◆ **Task instructions**: Could you print exactly the lines of the listing below, starting at the line that has "Bu ürünümüzde talebinize göre tasarım" and ending at the line that has "et la saleté", and only those lines?

◆ **Data for analysis**:
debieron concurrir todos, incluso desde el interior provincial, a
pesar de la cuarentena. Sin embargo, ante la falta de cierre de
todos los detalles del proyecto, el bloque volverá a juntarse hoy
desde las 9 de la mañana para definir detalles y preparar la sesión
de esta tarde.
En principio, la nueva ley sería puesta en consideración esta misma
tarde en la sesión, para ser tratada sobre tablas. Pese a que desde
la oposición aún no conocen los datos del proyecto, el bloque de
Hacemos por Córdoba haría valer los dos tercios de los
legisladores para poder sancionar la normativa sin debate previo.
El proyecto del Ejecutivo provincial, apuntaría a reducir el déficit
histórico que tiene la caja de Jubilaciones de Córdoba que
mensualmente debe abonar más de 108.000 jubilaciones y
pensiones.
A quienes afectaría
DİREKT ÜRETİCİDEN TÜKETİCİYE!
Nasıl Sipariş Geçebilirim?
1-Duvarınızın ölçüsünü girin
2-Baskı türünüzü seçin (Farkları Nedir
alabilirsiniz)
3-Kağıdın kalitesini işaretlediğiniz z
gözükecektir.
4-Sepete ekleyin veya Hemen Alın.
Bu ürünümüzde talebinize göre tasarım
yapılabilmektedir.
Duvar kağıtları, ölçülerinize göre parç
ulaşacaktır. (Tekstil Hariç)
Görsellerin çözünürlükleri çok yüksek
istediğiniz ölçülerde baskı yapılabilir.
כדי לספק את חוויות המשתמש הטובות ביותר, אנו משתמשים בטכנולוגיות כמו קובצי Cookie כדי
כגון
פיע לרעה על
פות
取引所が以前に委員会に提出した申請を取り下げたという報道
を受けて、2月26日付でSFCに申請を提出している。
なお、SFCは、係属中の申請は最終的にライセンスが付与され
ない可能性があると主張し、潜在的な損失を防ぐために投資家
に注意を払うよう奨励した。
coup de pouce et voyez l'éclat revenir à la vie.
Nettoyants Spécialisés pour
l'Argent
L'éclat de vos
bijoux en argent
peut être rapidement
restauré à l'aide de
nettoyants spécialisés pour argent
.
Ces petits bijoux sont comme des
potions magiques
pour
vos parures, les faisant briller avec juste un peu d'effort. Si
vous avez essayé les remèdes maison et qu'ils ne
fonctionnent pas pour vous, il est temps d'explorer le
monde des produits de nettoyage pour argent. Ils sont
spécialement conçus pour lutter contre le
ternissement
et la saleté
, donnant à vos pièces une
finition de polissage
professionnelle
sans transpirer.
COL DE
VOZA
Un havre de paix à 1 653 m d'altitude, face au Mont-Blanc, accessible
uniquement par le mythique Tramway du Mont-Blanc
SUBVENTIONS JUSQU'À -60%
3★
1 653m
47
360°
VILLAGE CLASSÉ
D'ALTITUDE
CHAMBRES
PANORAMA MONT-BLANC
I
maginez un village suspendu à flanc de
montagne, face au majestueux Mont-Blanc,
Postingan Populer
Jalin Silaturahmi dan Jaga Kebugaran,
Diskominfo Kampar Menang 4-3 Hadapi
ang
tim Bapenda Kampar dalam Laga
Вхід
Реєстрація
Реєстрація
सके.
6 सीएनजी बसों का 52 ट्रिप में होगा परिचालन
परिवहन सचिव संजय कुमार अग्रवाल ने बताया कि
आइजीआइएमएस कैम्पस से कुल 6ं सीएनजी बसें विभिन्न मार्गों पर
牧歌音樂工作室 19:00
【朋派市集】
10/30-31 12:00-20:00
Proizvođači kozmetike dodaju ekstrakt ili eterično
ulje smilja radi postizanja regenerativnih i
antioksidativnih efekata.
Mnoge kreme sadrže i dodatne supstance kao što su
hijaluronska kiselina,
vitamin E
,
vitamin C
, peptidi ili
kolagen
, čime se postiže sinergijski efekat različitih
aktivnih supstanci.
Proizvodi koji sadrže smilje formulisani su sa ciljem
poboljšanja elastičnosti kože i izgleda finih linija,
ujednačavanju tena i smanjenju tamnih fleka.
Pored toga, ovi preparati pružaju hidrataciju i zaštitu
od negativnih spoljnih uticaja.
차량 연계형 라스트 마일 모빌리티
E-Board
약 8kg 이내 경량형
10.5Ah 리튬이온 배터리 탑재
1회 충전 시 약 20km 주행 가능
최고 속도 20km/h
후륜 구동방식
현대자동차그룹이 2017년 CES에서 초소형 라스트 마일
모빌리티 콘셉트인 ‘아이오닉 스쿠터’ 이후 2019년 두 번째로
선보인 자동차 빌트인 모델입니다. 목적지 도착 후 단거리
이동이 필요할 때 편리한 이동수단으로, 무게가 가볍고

◆ **Result of this exercise**:
Bu ürünümüzde talebinize göre tasarım
yapılabilmektedir.
Duvar kağıtları, ölçülerinize göre parç
ulaşacaktır. (Tekstil Hariç)
Görsellerin çözünürlükleri çok yüksek
istediğiniz ölçülerde baskı yapılabilir.
כדי לספק את חוויות המשתמש הטובות ביותר, אנו משתמשים בטכנולוגיות כמו קובצי Cookie כדי
כגון
פיע לרעה על
פות
取引所が以前に委員会に提出した申請を取り下げたという報道
を受けて、2月26日付でSFCに申請を提出している。
なお、SFCは、係属中の申請は最終的にライセンスが付与され
ない可能性があると主張し、潜在的な損失を防ぐために投資家
に注意を払うよう奨励した。
coup de pouce et voyez l'éclat revenir à la vie.
Nettoyants Spécialisés pour
l'Argent
L'éclat de vos
bijoux en argent
peut être rapidement
restauré à l'aide de
nettoyants spécialisés pour argent
.
Ces petits bijoux sont comme des
potions magiques
pour
vos parures, les faisant briller avec juste un peu d'effort. Si
vous avez essayé les remèdes maison et qu'ils ne
fonctionnent pas pour vous, il est temps d'explorer le
monde des produits de nettoyage pour argent. Ils sont
spécialement conçus pour lutter contre le
ternissement
et la saleté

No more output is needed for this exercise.